> [Work order]: Within the entries below, please return exactly the lines from the one with "Systèmes hydrauliqu" through the one with "regular los niveles de azúcar en la sangre", leaving out any pictures.

□ □ □ □ □ □ □

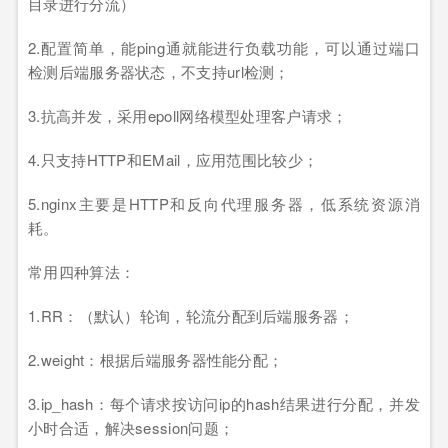
目录进行分流）
2.配置简单，能ping通就能进行负载功能，可以通过端口
检测后端服务器状态，不支持url检测；
3.抗高并发，采用epoll网络模型处理客户请求；
4.只支持HTTP和EMail，应用范围比较少；
5.nginx主要是HTTP和反向代理服务器，低系统资源消
耗。
常用四种算法：
1.RR：（默认）轮询，轮流分配到后端服务器；
2.weight：根据后端服务器性能分配；
3.ip_hash：每个请求按访问ip的hash结果进行分配，并发
小时合适，解决session问题；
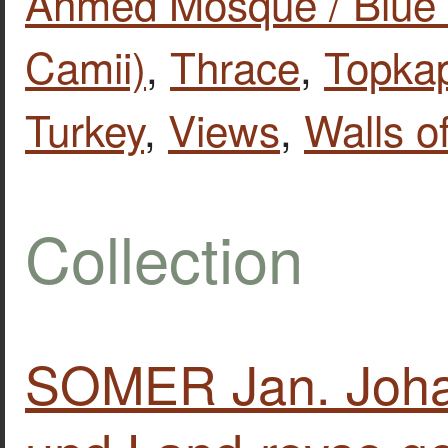
Ahmed Mosque / Blue 
Camii)
,
Thrace
,
Topkap
Turkey
,
Views
,
Walls o
Collection
SOMER Jan. Joh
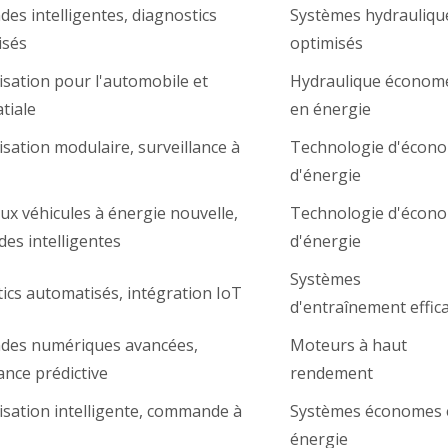
s intelligentes, diagnostics
Systèmes hydrauliqu
isés
optimisés
sation pour l'automobile et
Hydraulique économ
tiale
en énergie
sation modulaire, surveillance à
Technologie d'écon
d'énergie
ux véhicules à énergie nouvelle,
Technologie d'écon
s intelligentes
d'énergie
Systèmes
ics automatisés, intégration IoT
d'entraînement effic
es numériques avancées,
Moteurs à haut
nce prédictive
rendement
sation intelligente, commande à
Systèmes économes 
énergie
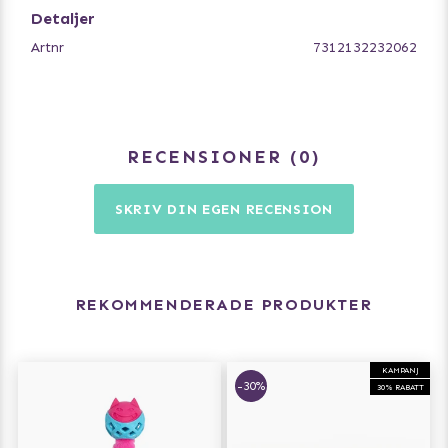
Detaljer
Artnr
7312132232062
RECENSIONER
0
SKRIV DIN EGEN RECENSION
REKOMMENDERADE PRODUKTER
KAMPANJ
-30%
30% RABATT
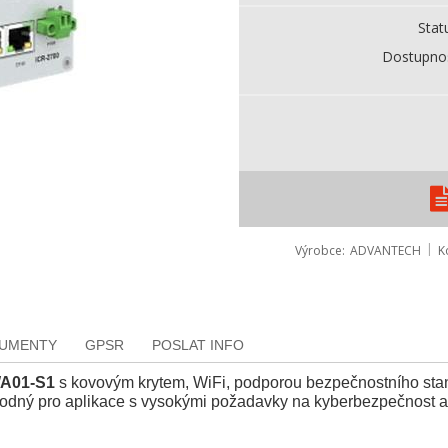
Stat
Dostupno
Výrobce
ADVANTECH
K
KUMENTY
GPSR
POSLAT INFO
A01-S1
s kovovým krytem, WiFi, podporou bezpečnostního sta
hodný pro aplikace s vysokými požadavky na kyberbezpečnost a 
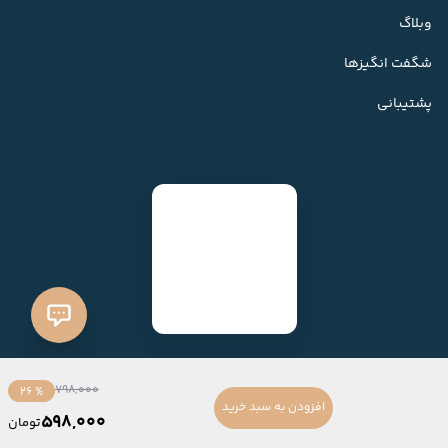
وبلاگ
شگفت انگیزها
پشتیبانی
798,000
% 26
افزودن به سبد خرید
598,000
تومان
ساخته شده با
فروشگاه ساز میهن شاپ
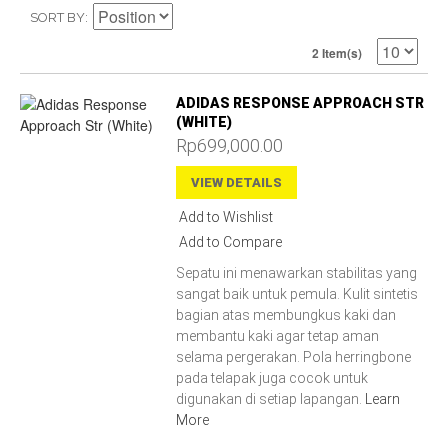
SORT BY
2 Item(s)
ADIDAS RESPONSE APPROACH STR
(WHITE)
Rp699,000.00
VIEW DETAILS
Add to Wishlist
Add to Compare
Sepatu ini menawarkan stabilitas yang
sangat baik untuk pemula. Kulit sintetis
bagian atas membungkus kaki dan
membantu kaki agar tetap aman
selama pergerakan. Pola herringbone
pada telapak juga cocok untuk
digunakan di setiap lapangan.
Learn
More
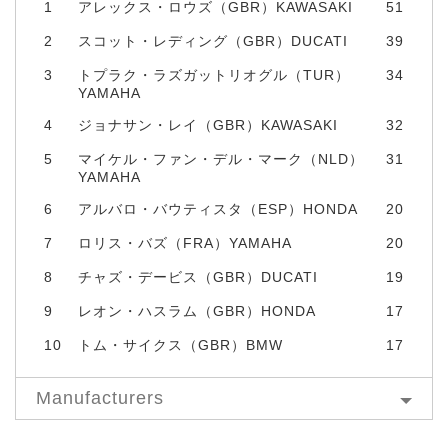
1
アレックス・ロウズ（GBR）KAWASAKI
51
2
スコット・レディング（GBR）DUCATI
39
3
トプラク・ラズガットリオグル（TUR）
34
YAMAHA
4
ジョナサン・レイ（GBR）KAWASAKI
32
5
マイケル・ファン・デル・マーク（NLD）
31
YAMAHA
6
アルバロ・バウティスタ（ESP）HONDA
20
7
ロリス・バズ（FRA）YAMAHA
20
8
チャズ・デービス（GBR）DUCATI
19
9
レオン・ハスラム（GBR）HONDA
17
10
トム・サイクス（GBR）BMW
17
Manufacturers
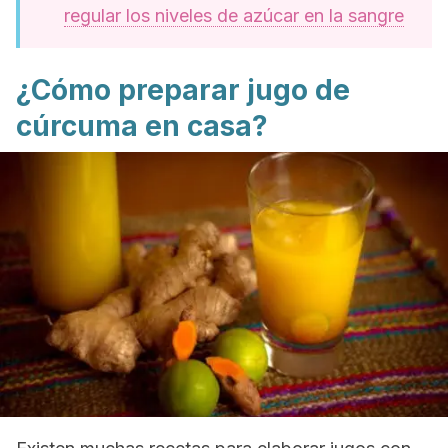
regular los niveles de azúcar en la sangre
¿Cómo preparar jugo de
cúrcuma en casa?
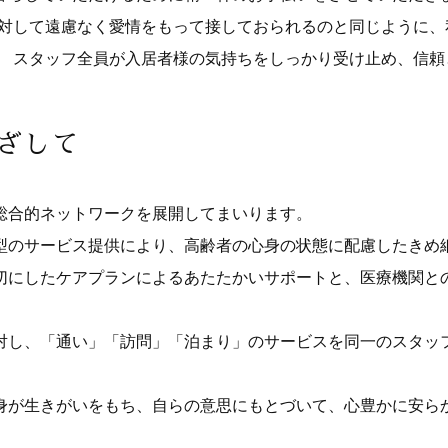
に対して遠慮なく愛情をもって接しておられるのと同じように
。 スタッフ全員が入居者様の気持ちをしっかり受け止め、信
ざして
総合的ネットワークを展開してまいります。
型のサービス提供により、高齢者の心身の状態に配慮したきめ
切にしたケアプランによるあたたかいサポートと、医療機関と
対し、「通い」「訪問」「泊まり」のサービスを同一のスタッ
身が生きがいをもち、自らの意思にもとづいて、心豊かに安ら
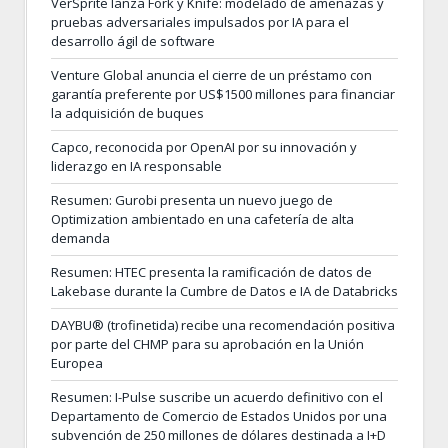
VerSprite lanza Fork y Knife: modelado de amenazas y
pruebas adversariales impulsados por IA para el
desarrollo ágil de software
Venture Global anuncia el cierre de un préstamo con
garantía preferente por US$1500 millones para financiar
la adquisición de buques
Capco, reconocida por OpenAI por su innovación y
liderazgo en IA responsable
Resumen: Gurobi presenta un nuevo juego de
Optimization ambientado en una cafetería de alta
demanda
Resumen: HTEC presenta la ramificación de datos de
Lakebase durante la Cumbre de Datos e IA de Databricks
DAYBU® (trofinetida) recibe una recomendación positiva
por parte del CHMP para su aprobación en la Unión
Europea
Resumen: I-Pulse suscribe un acuerdo definitivo con el
Departamento de Comercio de Estados Unidos por una
subvención de 250 millones de dólares destinada a I+D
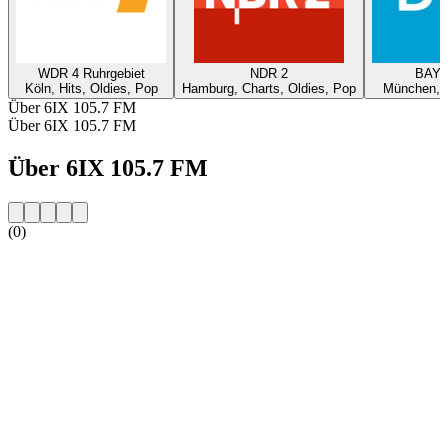
WDR 4 Ruhrgebiet
NDR 2
BAYE
Köln, Hits, Oldies, Pop
Hamburg, Charts, Oldies, Pop
München, O
Über 6IX 105.7 FM
Über 6IX 105.7 FM
Über 6IX 105.7 FM
(0)
Sender-Website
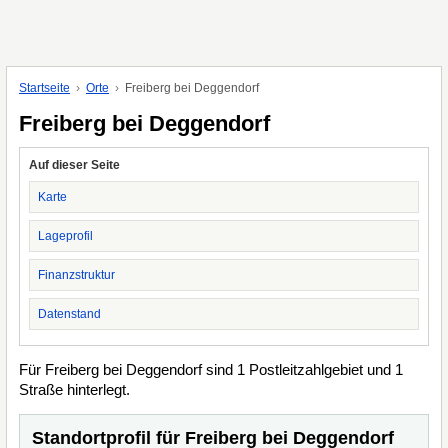
Startseite
Orte
Freiberg bei Deggendorf
Freiberg bei Deggendorf
Auf dieser Seite
Karte
Lageprofil
Finanzstruktur
Datenstand
Für Freiberg bei Deggendorf sind 1 Postleitzahlgebiet und 1
Straße hinterlegt.
Standortprofil für Freiberg bei Deggendorf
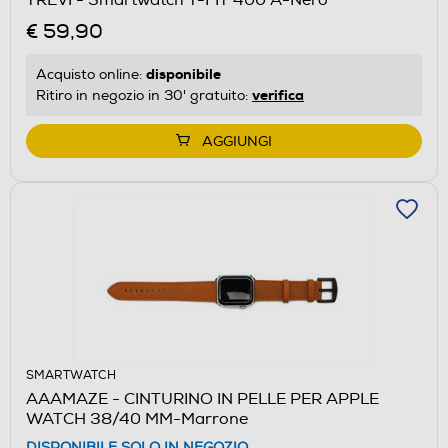
€ 59,90
disponibile
Acquisto online:
verifica
Ritiro in negozio in 30' gratuito:
AGGIUNGI
SMARTWATCH
AAAMAZE - CINTURINO IN PELLE PER APPLE
WATCH 38/40 MM-Marrone
DISPONIBILE SOLO IN NEGOZIO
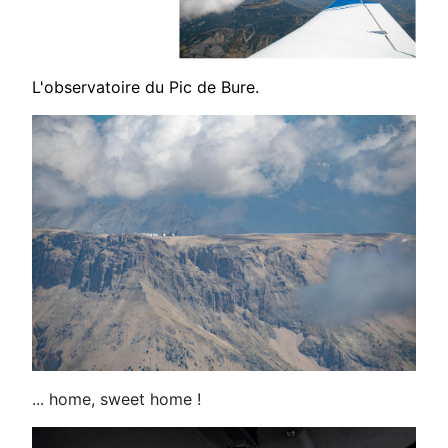
L'observatoire du Pic de Bure.
... home, sweet home !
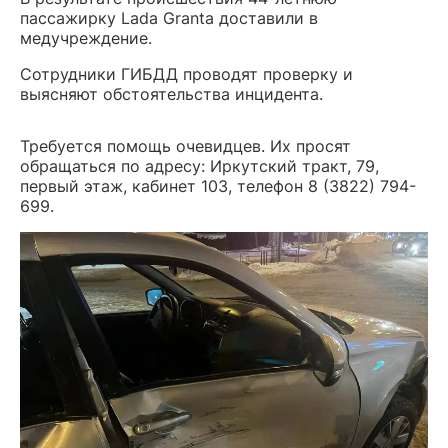
пассажирку Lada Granta доставили в
медучреждение.
Сотрудники ГИБДД проводят проверку и
выясняют обстоятельства инцидента.
Требуется помощь очевидцев. Их просят
обращаться по адресу: Иркутский тракт, 79,
первый этаж, кабинет 103, телефон 8 (3822) 794-
699.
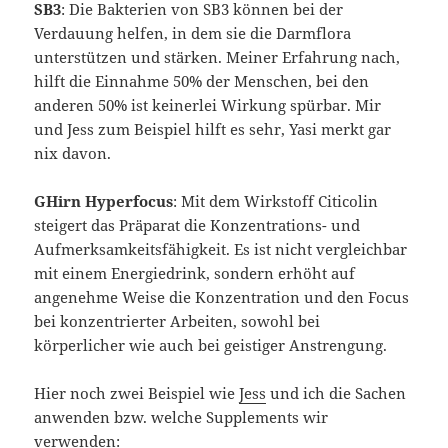
SB3
: Die Bakterien von SB3 können bei der
Verdauung helfen, in dem sie die Darmflora
unterstützen und stärken. Meiner Erfahrung nach,
hilft die Einnahme 50% der Menschen, bei den
anderen 50% ist keinerlei Wirkung spürbar. Mir
und Jess zum Beispiel hilft es sehr, Yasi merkt gar
nix davon.
GHirn Hyperfocus
: Mit dem Wirkstoff Citicolin
steigert das Präparat die Konzentrations- und
Aufmerksamkeitsfähigkeit. Es ist nicht vergleichbar
mit einem Energiedrink, sondern erhöht auf
angenehme Weise die Konzentration und den Focus
bei konzentrierter Arbeiten, sowohl bei
körperlicher wie auch bei geistiger Anstrengung.
Hier noch zwei Beispiel wie
Jess
und ich die Sachen
anwenden bzw. welche Supplements wir
verwenden:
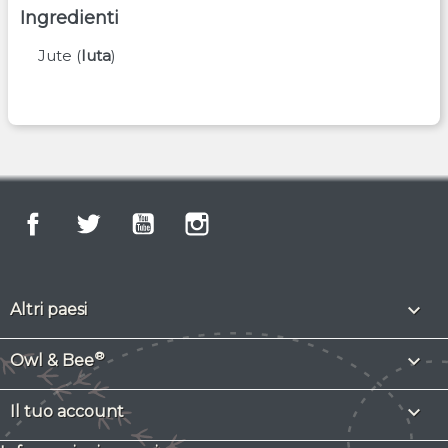
Ingredienti
Jute
(
Iuta
)
Facebook
Twitter
YouTube
Instagram

Altri paesi
®

Owl & Bee

Il tuo account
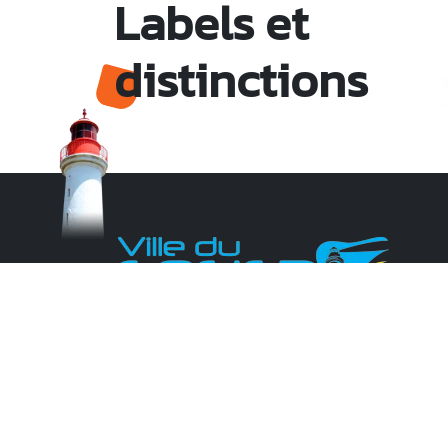
Labels et
distinctions
Monsieur le Maire Michel HOTIN
Ville du Gosier
67, Boulevard du Général de Gaulle
97190 Le Gosier
Tél.
05 90 84 86 86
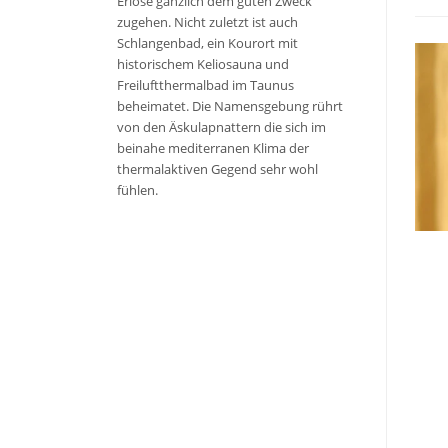
Erlöse gänzlich dem guten Zweck
zugehen. Nicht zuletzt ist auch
Schlangenbad, ein Kourort mit
historischem Keliosauna und
Freiluftthermalbad im Taunus
beheimatet. Die Namensgebung rührt
von den Äskulapnattern die sich im
beinahe mediterranen Klima der
thermalaktiven Gegend sehr wohl
fühlen.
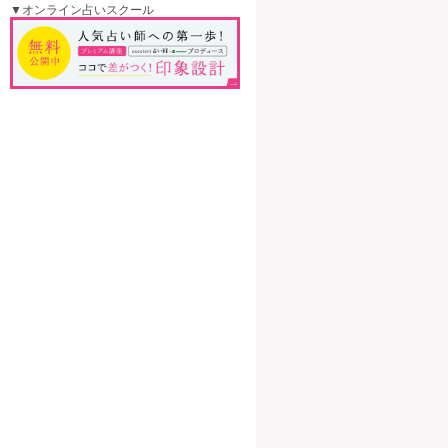
▼オンライン占いスクール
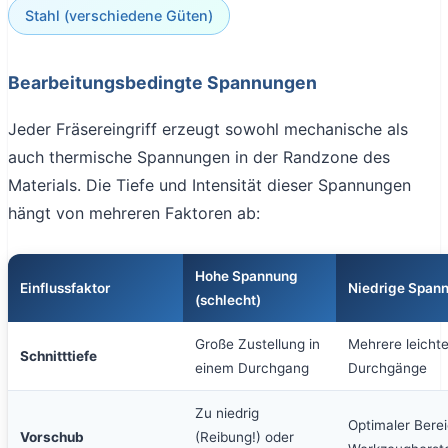
Stahl (verschiedene Güten)
Bearbeitungsbedingte Spannungen
Jeder Fräsereingriff erzeugt sowohl mechanische als
auch thermische Spannungen in der Randzone des
Materials. Die Tiefe und Intensität dieser Spannungen
hängt von mehreren Faktoren ab:
Hohe Spannung
Einflussfaktor
Niedrige Spann
(schlecht)
Große Zustellung in
Mehrere leicht
Schnitttiefe
einem Durchgang
Durchgänge
Zu niedrig
Optimaler Berei
Vorschub
(Reibung!) oder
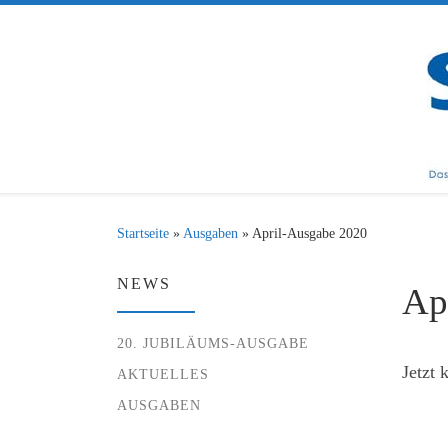
Zum Inhalt springen
Startseite
»
Ausgaben
»
April-Ausgabe 2020
NEWS
Ap
20. JUBILÄUMS-AUSGABE
Jetzt 
AKTUELLES
AUSGABEN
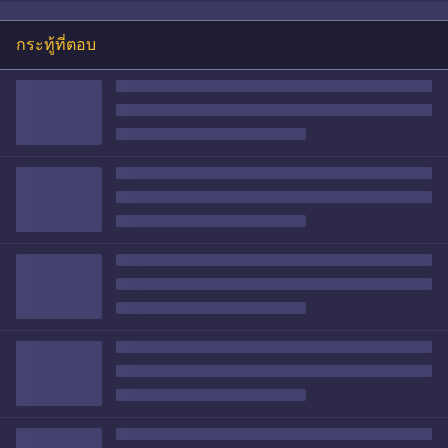
กระทู้ที่ตอบ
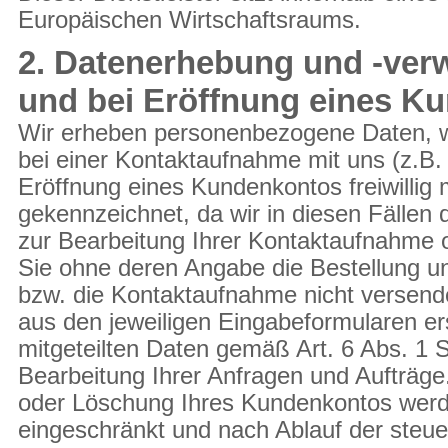
Europäischen Wirtschaftsraums.
2. Datenerhebung und -ver
und bei Eröffnung eines K
Wir erheben personenbezogene Daten, w
bei einer Kontaktaufnahme mit uns (z.B. 
Eröffnung eines Kundenkontos freiwillig m
gekennzeichnet, da wir in diesen Fällen
zur Bearbeitung Ihrer Kontaktaufnahme 
Sie ohne deren Angabe die Bestellung un
bzw. die Kontaktaufnahme nicht versend
aus den jeweiligen Eingabeformularen er
mitgeteilten Daten gemäß Art. 6 Abs. 1 
Bearbeitung Ihrer Anfragen und Aufträge
oder Löschung Ihres Kundenkontos werden
eingeschränkt und nach Ablauf der steue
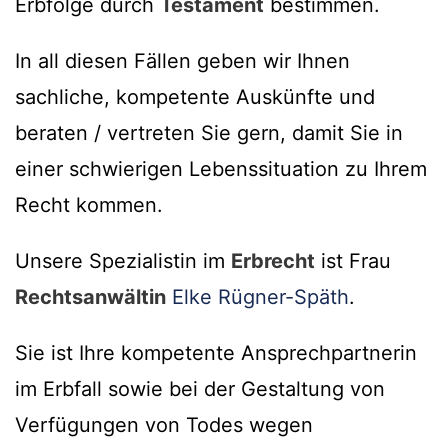
Erbfolge durch
Testament
bestimmen.
In all diesen Fällen geben wir Ihnen
sachliche, kompetente Auskünfte und
beraten / vertreten Sie gern, damit Sie in
einer schwierigen Lebenssituation zu Ihrem
Recht kommen.
Unsere Spezialistin im
Erbrecht
ist Frau
Rechtsanwältin
Elke Rügner-Späth
.
Sie ist Ihre kompetente Ansprechpartnerin
im Erbfall sowie bei der Gestaltung von
Verfügungen von Todes wegen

□ □ □ □ □ □ □

> [Result]:
Systèmes hydrauliqu
isés
optimisés
sation pour l'automobile et
Hydraulique économ
tiale
en énergie
sation modulaire, surveillance à
Technologie d'écon
d'énergie
ux véhicules à énergie nouvelle,
Technologie d'écon
s intelligentes
d'énergie
Systèmes
ics automatisés, intégration IoT
d'entraînement effic
es numériques avancées,
Moteurs à haut
nce prédictive
rendement
sation intelligente, commande à
Systèmes économes 
énergie
Detaljer
Artnr
7312132232062
RECENSIONER
0
SKRIV DIN EGEN RECENSION
REKOMMENDERADE PRODUKTER
KAMPANJ
-30%
30% RABATT
Stat
Dostupno
Výrobce
ADVANTECH
K
KUMENTY
GPSR
POSLAT INFO
A01-S1
s kovovým krytem, WiFi, podporou bezpečnostního sta
hodný pro aplikace s vysokými požadavky na kyberbezpečnost a 
وبلاگ
شگفت انگیزها
پشتیبانی
798,000
% 26
افزودن به سبد خرید
598,000
تومان
ساخته شده با
فروشگاه ساز میهن شاپ
SORT BY
2 Item(s)
ADIDAS RESPONSE APPROACH STR
(WHITE)
Rp699,000.00
VIEW DETAILS
Add to Wishlist
Add to Compare
Sepatu ini menawarkan stabilitas yang
sangat baik untuk pemula. Kulit sintetis
bagian atas membungkus kaki dan
membantu kaki agar tetap aman
selama pergerakan. Pola herringbone
pada telapak juga cocok untuk
digunakan di setiap lapangan.
Learn
More
1
アレックス・ロウズ（GBR）KAWASAKI
51
2
スコット・レディング（GBR）DUCATI
39
3
トプラク・ラズガットリオグル（TUR）
34
YAMAHA
4
ジョナサン・レイ（GBR）KAWASAKI
32
5
マイケル・ファン・デル・マーク（NLD）
31
YAMAHA
6
アルバロ・バウティスタ（ESP）HONDA
20
7
ロリス・バズ（FRA）YAMAHA
20
8
チャズ・デービス（GBR）DUCATI
19
9
レオン・ハスラム（GBR）HONDA
17
10
トム・サイクス（GBR）BMW
17
Manufacturers
regular los niveles de azúcar en la sangre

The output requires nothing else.